Desde 1984
Alessandra Telles
19 de Fevereiro de 2021
A pandemia e suas máscaras

Ok, o assunto é recorrente, estamos cansados, chegamos a encolher os dedos dos pés quando ouvimos sobre Covid-19. Saturados, esse é o termo. No início fiquei em câmera lenta, sem entender muito a imensidão do problema. Depois surtei, com crises de pânico, ansiedade e medo. Não fui a única, estou certa disso. Aí veio a loucura das aulas online (como aprendemos a valorizar mais os professores, certo?).

E o home office. Ah ... o sonhado home office. Esse sim foi um grande desafio, exige disciplina e foco, senão terminamos o dia com aquela sensação de ter feito muito e não ter entregue nada.

Aos solavancos, o cenário foi desanuviando. Penso que de alguma forma, aprendemos muito. Foi necessária uma mega pandemia para nos ensinar sobre responsabilidade social, altruísmo e o quanto estamos propensos aos adventos externos, entendemos mais sobre fragilidade.

Precisou de uma mega pandemia para valorizarmos o coletivo, buscar autoconhecimento e ressignificarmos atitudes. Já se perguntaram porque as crianças são imunes? No meu ponto de vista, diante de toda a inocência, elas enxergam todos como iguais.

Nunca fui a pessoa mais adepta aos shoppings, mas depois de meses de isolamento social, decidi dar uma volta. Queria comer um prato específico, de um restaurante específico, que só tem em um shopping específico.

Parecia que estava em outra dimensão. O lugar estava escuro, vazio. Sem aquele tanto de gente tropeçando nas escadas rolantes, sem filas para o sorvete, sem fila para o cinema, o elevador chegava no momento que acionava. Saudade de pagar uma fortuna no ingresso do cinema, e outra maior ainda pela pipoca salgada.

O dono do restaurante, os garçons, a moça da balança, todos fazendo aquele esforço para serem simpáticos, com aquele olhar de “não posso perder esse cliente”. Olhei para o arroz com lentilha e mesmo já tendo passado o Ano Novo, pensei: tomara que esse arroz com lentilha traga mesmo, muita prosperidade. Quantos perderam seu sustento? A comida ficou sem gosto, o quente ficou frio. 

A boa notícia diante disso tudo é que a vacina chegou ao Brasil e seguindo o plano de imunização. Antes tarde do que nunca. Que a distribuição equitativa seja respeitada, sem fura-filas, nada de jeitinho brasileiro. Prioritário é prioritário. Não tem meio termo. Não é sobre quem tem mais ou menos dinheiro para pagar pelo imunizante, é sobre quem está sendo mais afetado. Não cabe neste momento aumentar ainda mais o distanciamento social. 
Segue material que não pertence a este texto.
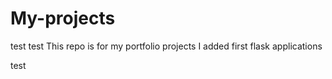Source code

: # My-projects
test test
This repo is for my portfolio projects
I added first flask applications

test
Só para concluir, a pandemia não acabou, “estamos cansados do vírus, mas o vírus não se cansou da gente”. A máscara não dá superpoderes, como se fosse uma capa de Superman. Estou com a máscara e nada vai me atingir, não funciona assim... a máscara ajuda muito, porém é parte da equação: manter o distanciamento social e lavar as mãos ou usar álcool em gel constantemente. E mesmo fazendo tudo isso, esse inimigo invisível não escolhe sua vítima.

Agradeço de coração a todos que se empenham, profissionais da saúde, professores, cientistas, a lista é longa. O texto foi mais sério, como exige o assunto. Realmente a Covid está bem pertinho, algo que começou lá do outro lado do mundo está aqui, batendo à nossa porta.